Antonio Hernandez spent four days in jail in Asheville earlier this month before tests by a state lab came back showing he was carrying food instead of drugs.

A deputy stopped Hernandez on May 1 and found what turned out to be a mix of cheese, shrimp and tortilla and tamale dough in his truck. A portable kit used by deputies changed colors, indicating the mixture was illegal drugs.

Buncombe County Sheriff Van Duncan said he didn’t know until this case that some foods, like cheese, can give false positives on field drug tests.

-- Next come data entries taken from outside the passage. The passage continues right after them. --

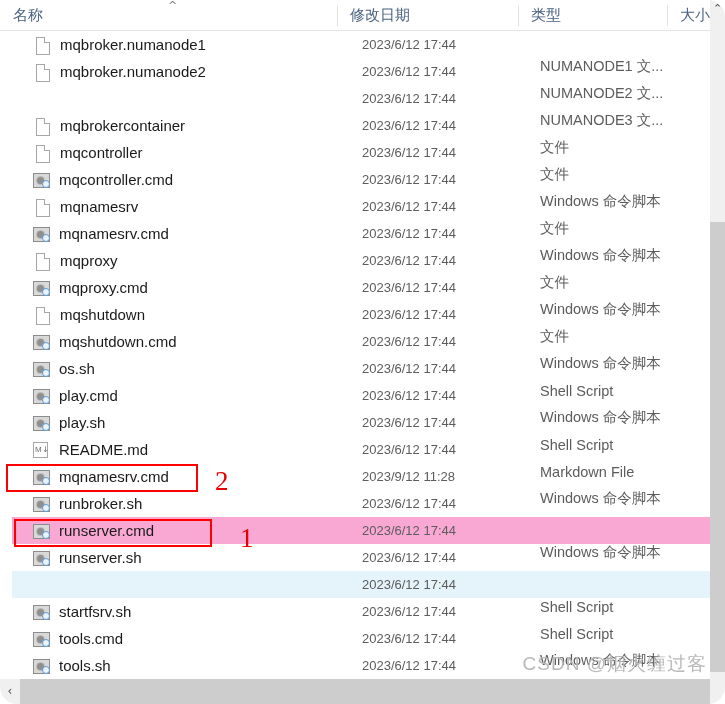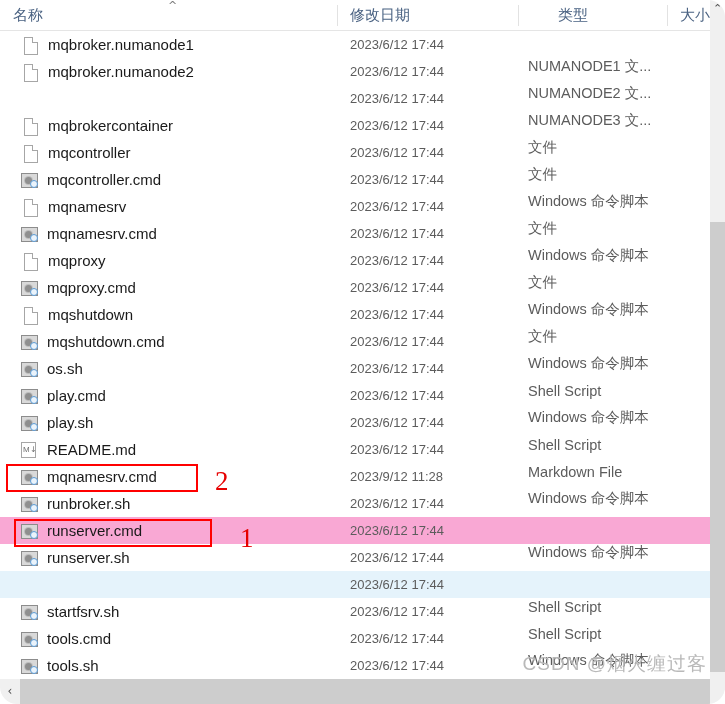--- a/index.html
+++ b/index.html
@@ -319,7 +319,7 @@
     </div>
 
     <div class="col-divider" style="left:518px;"></div>
-    <div class="col-head" style="left:545px; width:149px;">
+    <div class="col-head" style="left:518px; width:149px;">
       <span>类型</span>
     </div>
 

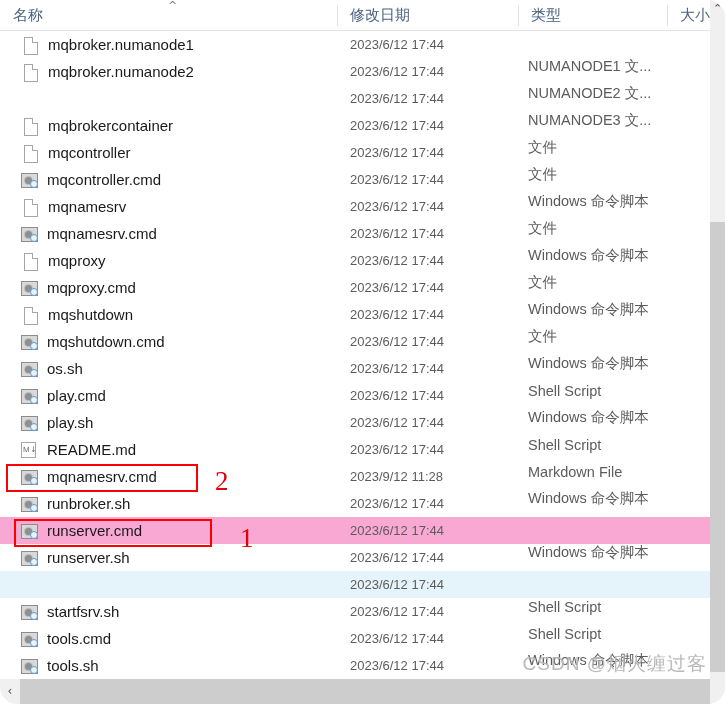--- a/index.html
+++ b/index.html
@@ -66,7 +66,7 @@
   
   #list {
     position: absolute;
-    left: 0;
+    left: 12px;
     top: 31px;
     width: 710px;
     height: 648px;

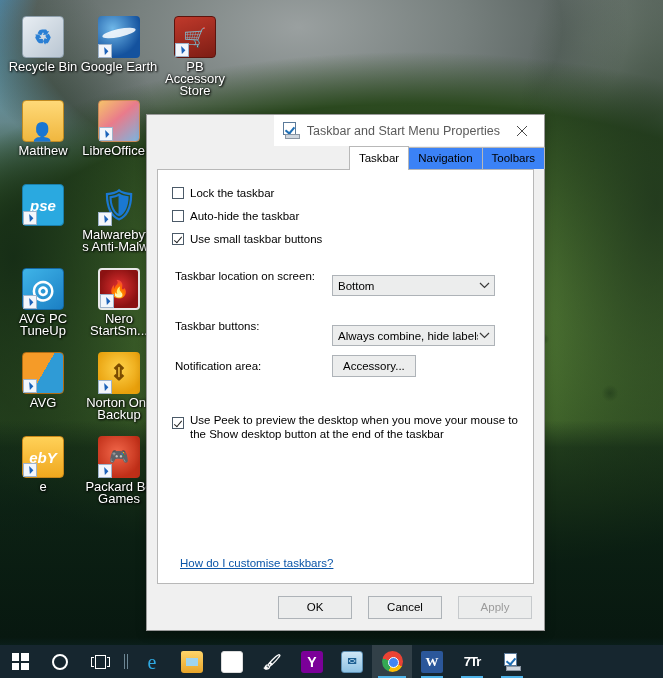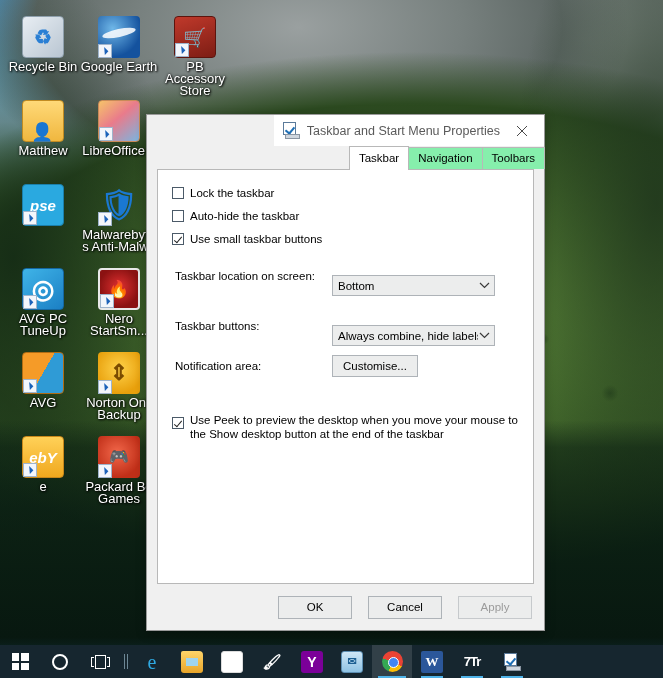--- a/index.html
+++ b/index.html
@@ -181,7 +181,7 @@
     padding: 3px 9px 4px;
     border: 1px solid #b8b8b8;
     border-bottom: none;
-    background: #86efac;
+    background: #3b82f6;
     margin-right: -1px;
     position: relative; z-index: 1;
     cursor: default;

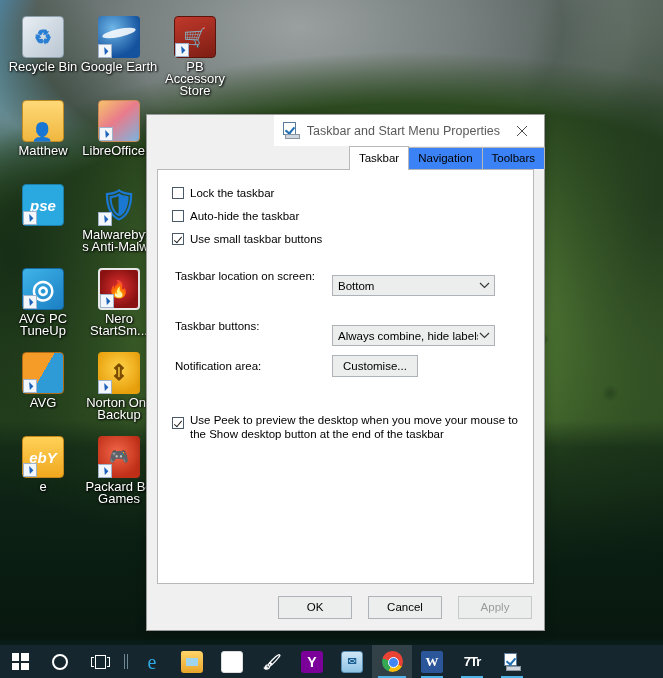--- a/index.html
+++ b/index.html
@@ -475,7 +475,7 @@
 
       <div class="field-row" style="margin-bottom:0;">
         <div class="field-label">Notification area:</div>
-        <button class="btn wide">Customise...</button>
+        <button class="btn wide">Accessory...</button>
       </div>
 
       <div class="peekrow">

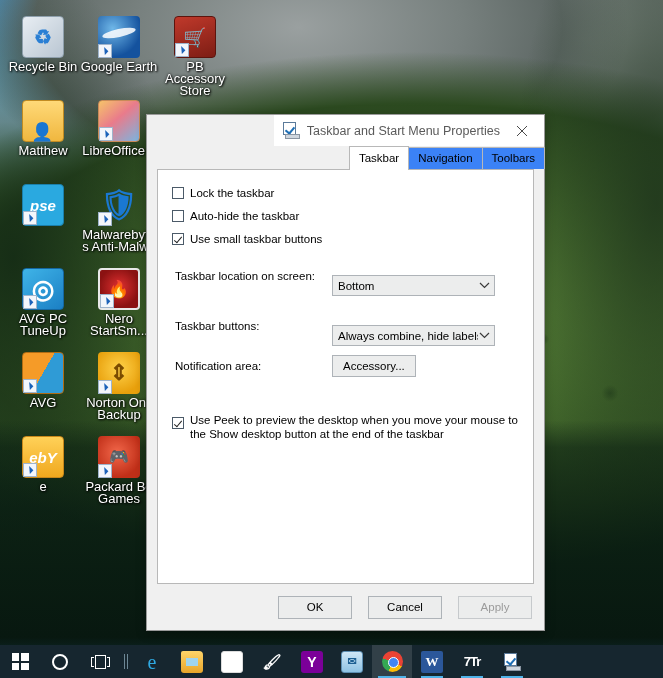--- a/index.html
+++ b/index.html
@@ -483,6 +483,7 @@
         <div class="peektext">Use Peek to preview the desktop when you move your mouse to the Show desktop button at the end of the taskbar</div>
       </div>
 
+      <div class="helplink">How do I customise taskbars?</div>
     </div>
 
     <div class="btnrow" id="btnrow">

He plans to have his officers talk to the company that makes the tests.

“What we are going to do now is check with the manufacturers and find out what they have found can cause false positives and put that into the training with our officers,” Duncan told the Asheville Citizen-Times.

Officials at the state lab said they have seen false positive drug test results from food before, but it is rare.

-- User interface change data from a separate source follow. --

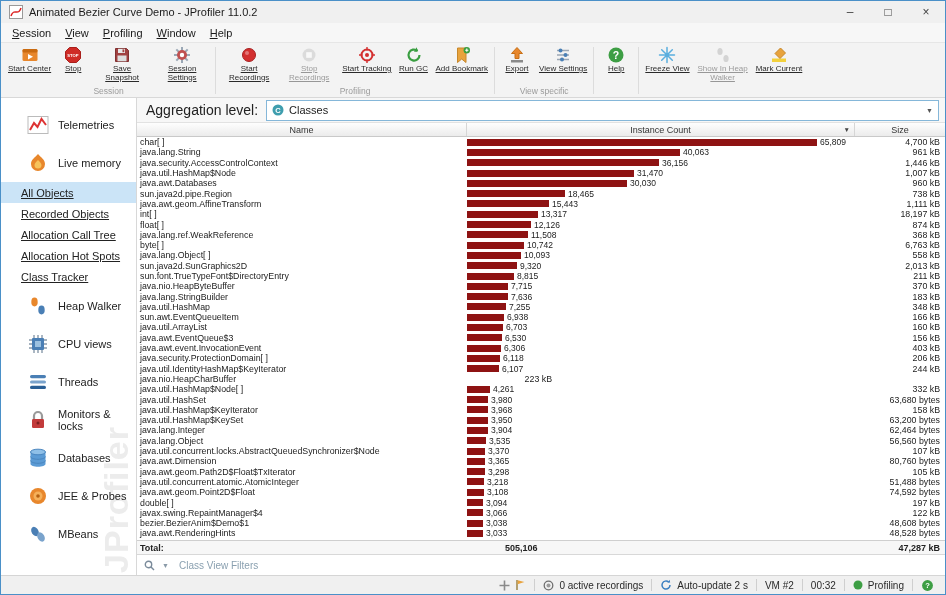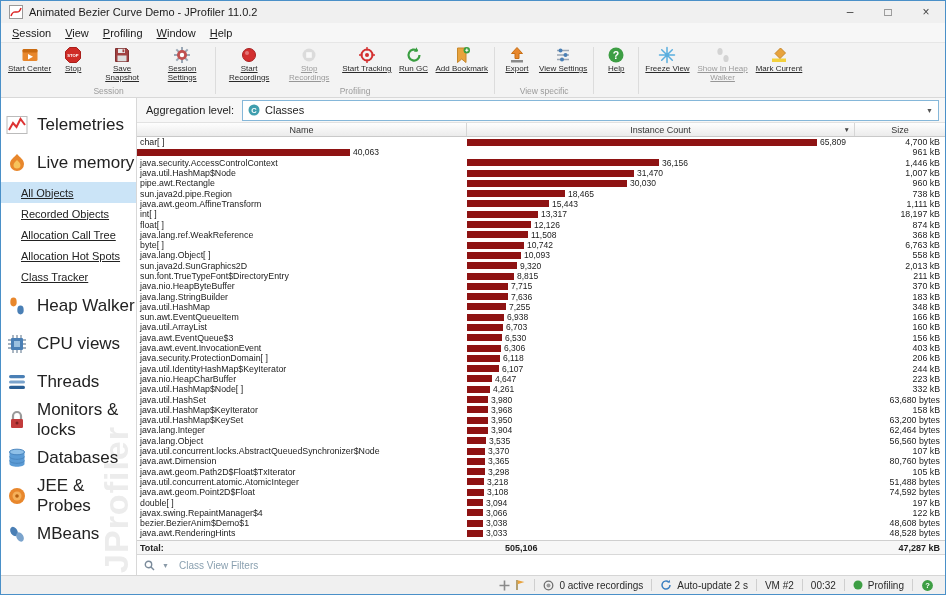--- a/index.html
+++ b/index.html
@@ -39,7 +39,7 @@
 
   .main{flex:1;display:flex;flex-direction:column;min-width:0;background:#fff;}
   .aggbar{height:24px;flex:0 0 auto;display:flex;align-items:center;gap:8px;background:#f7f7f7;border-bottom:1px solid #e2e2e2;padding:0 6px 0 9px;}
-  .agg-label{font-size:11px;}
+  .agg-label{font-size:14px;}
   .agg-select{flex:1;height:19px;background:#fff;border:1px solid #85b7d9;display:flex;align-items:center;gap:5px;padding:0 5px;font-size:11px;}
   .agg-chevron{margin-left:auto;font-size:7px;color:#555;}
 

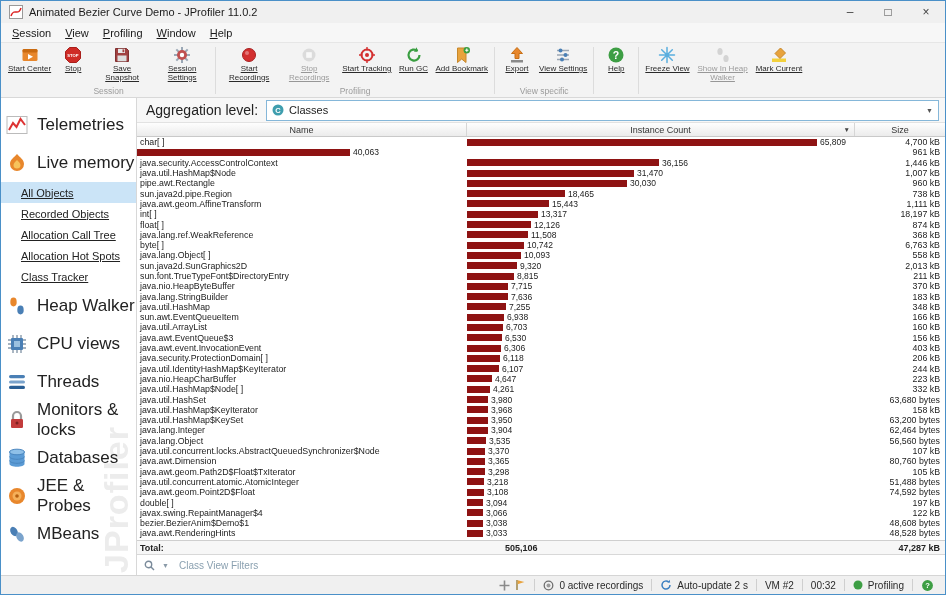--- a/index.html
+++ b/index.html
@@ -33,7 +33,7 @@
   
   .bodyrow{flex:1;display:flex;min-height:0;background:#fff;}
   .sidebar{width:136px;flex:0 0 auto;background:#fff;border-right:1px solid #d8d8d8;position:relative;padding-top:8px;box-sizing:border-box;overflow:hidden;}
-  .side-item{height:38px;display:flex;align-items:center;gap:9px;padding-left:5px;font-size:17px;position:relative;z-index:1;}
+  .side-item{height:38px;display:flex;align-items:center;gap:9px;padding-left:26px;font-size:11px;position:relative;z-index:1;}
   .side-sub{height:21px;display:flex;align-items:center;padding-left:20px;font-size:11px;position:relative;z-index:1;text-decoration:underline;}
   .watermark{position:absolute;bottom:2px;right:0;writing-mode:vertical-rl;transform:rotate(180deg);font-size:34px;font-weight:bold;color:#ececec;letter-spacing:1px;z-index:0;pointer-events:none;}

Hernandez’s arrest angered Latino groups, who said he was targeted because of his race. He came to the United States in 1985 to harvest grapes and strawberries and became a legal resident four years later. He currently works for a carpet cleaning company in Carson, Calif., and was taking vacation to drive across the country and see his sister in Johnson City, Tenn., for the first time in nearly a decade.

But Hernandez missed a turn and ended up in Asheville. He told the newspaper through an interpreter that he saw steam coming from his truck and pulled over. A deputy approached, and Hernandez thought the officer wanted him to move and drove away with his hazard lights on. Officers thought he was trying to flee, and punctured his tires.

The sheriff’s office is writing Hernandez a $400 check to cover the food he lost when deputies thought it was drugs. But Hernandez said that isn’t enough to also cover other expenses like the impound fee for his truck.

“That doesn’t pay economically for what I lost,” he said. “That doesn’t pay for my tires.”

Source:
For additional information please consider this source: “False Positives Equal False Justice
This is a widely known and well-studied problem as we can see in the “False Positives Equal False Justice” paper. Why aren’t police officers trained correctly? Why aren’t there proper warnings labelled on the kits? Even better than that I simply ask: Why are we using these tests?